_Texto para analizar_:
+ + + + + + +

En los barrios marginales y mayoritariamente negros y mestizos de Jesús María, Belén, Colón, Cayo Hueso y San Leopoldo, en edificaciones ruinosas, bajareques en peligro de derrumbe y cuarterías superpobladas, residen cientos de miles de personas que han emigrado de otras provincias. Suelen pensar y hablar más rápido que el resto de los cubanos. Se caracterizan por su capacidad de resistencia y la creatividad para burlar las leyes dictadas por las autoridades.

Cuando en la Isla una mayoría apoyaba, o simulaba respaldar a la dictadura verde olivo, en los barrios de la Cuba profunda florecía el mercado negro. Se vendía pan con bistec, cerveza en lata, marihuana y melca (cocaína). Circulaba el dólar, entonces prohibido, y los vecinos sabían quién ofertaba jeans Levi’s o calzado deportivo Nike comprado en un centro comercial de Miami o la zona franca de Colón en Panamá. Existían -y existen- casinos ilegales llamados burles y con el auge del turismo surgieron las jineteras, matadoras de jugadas y pingueros [hombres que se prostituyen].

Les presento a Dinorah, nombre ficticio, desde luego. La única vez que vio a su padre, recuerda, fue una tarde al salir de la secundaria donde cursaba octavo grado. La invitó a comer helado en Coppelia, en La Rampa. Treinta y nueve años después no ha sabido más de él.

Prostitución heredada
“Mi abuela y mi mamá, ya fallecidas, fueron madres y padres al unísono. Tuvieron que criar a mis seis hermanos en un país que cuando no faltaba el pan faltaba la guayaba. La gente se queja que ahora estamos mal, pero es que nunca estuvimos bien. Mi madre tuvo que salir a jinetear para mantenernos. No sé si tuvo otras opciones. No la juzgo. Cuando crecí le seguí sus pasos. Y ahora mi hija de 23 años también jinetea. Es un karma que persigue a varias mujeres de mi familia. Algunas han podido largarse de esta locura. Otras, como mi hija, sueña con ligar un yuma y emigrar”, comenta y asegura:

«Que la prostitución en Cuba ha tenido tiempos buenos, regulares y malos. Depende del turismo o que los tipos con un ‘baro largo’ [mucho dinero] quieran gastarlo en vacilar con mujeres. La pandemia fue horrible. Todo el dinero que teníamos guardado se gastó en comida. Los más jóvenes inventaron el sexo virtual por internet. No me gusta esa fantasía, pero algo de dinero se gana. Con la inflación, los hombres no quieren gastar dinero en juergas ni en queridas. La crisis es tan grande que faltan hasta los condones”. Para llegar a fin de mes, vende muestras de perfumes, arregla uñas y hace desriz en el pelo. “Así y todo, el dinero no alcanza”, afirma Dinorah.

+ + + + + + +

_Instrucciones_:
A) En el texto sobre la prostitución en Cuba, ¿adónde invitó el padre de Dinorah a su hija la única vez que ella lo vio?
B) Retoma el texto sobre la prostitución en Cuba y continúalo a partir de su última oración.

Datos
+ + + + + + +

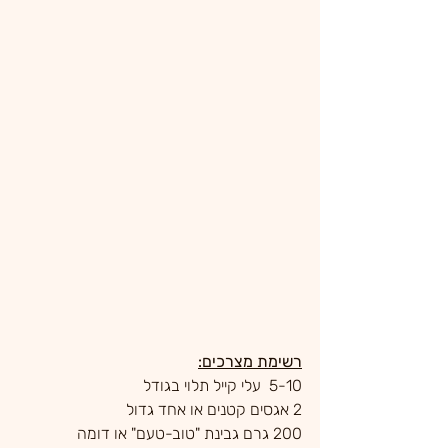
רשימת מצרכים:
5-10  עלי קייל תלוי בגודל 
2 אגסים קטנים או אחד גדול
200 גרם גבינת "טוב-טעם" או דומה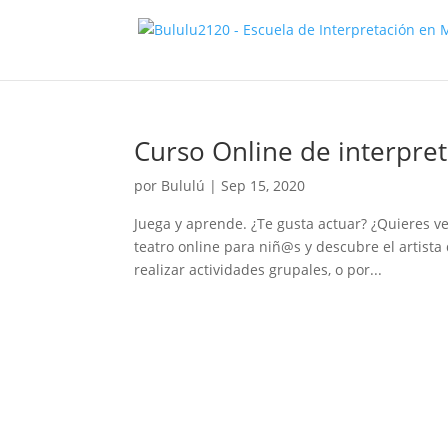
Curso Online de interpreta
por
Bululú
|
Sep 15, 2020
Juega y aprende. ¿Te gusta actuar? ¿Quieres ve
teatro online para niñ@s y descubre el artist
realizar actividades grupales, o por...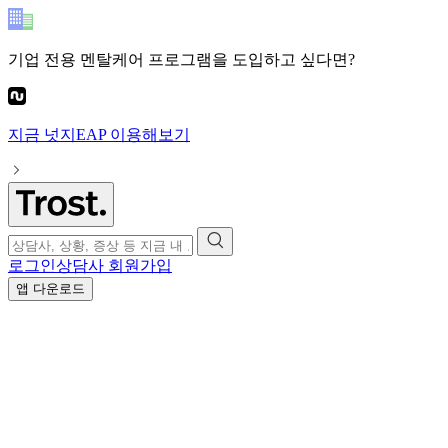
기업 전용 멘탈케어 프로그램
을 도입하고 싶다면?
지금
넛지EAP
이용해보기
로그인
상담사 회원가입
앱 다운로드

+ + + + + + +

_Resultados del ejercicio_:
A) La invitó a comer helado en Coppelia, en La Rampa.

B)
Cae la noche en la zona colonial de La Habana. En los bares de la calle Obispo las prostitutas esperan a que alguien les pague un trago. Una pareja de travestis, ataviados con zapatos de tacones, merodea por las inmediaciones del Paseo del Prado a la caza de clientes. Al costado del hotel Sevilla, tres tipos beben alcohol casero de cuarta categoría. Se pasan en silencio la caneca plástica entre ellos. No tienen nada que hablar.

Camilo apura el paso mientras se come una pizza que compró antes de hacer la guardia nocturna en un bodegón privado. Opina que los héroes nacionales no son ni José Martí ni Antonio Maceo. “Los timbalúos de verdad somos los cubanos que llevamos 65 años aguantando esta dictadura. Nos debieran hacer un monumento”.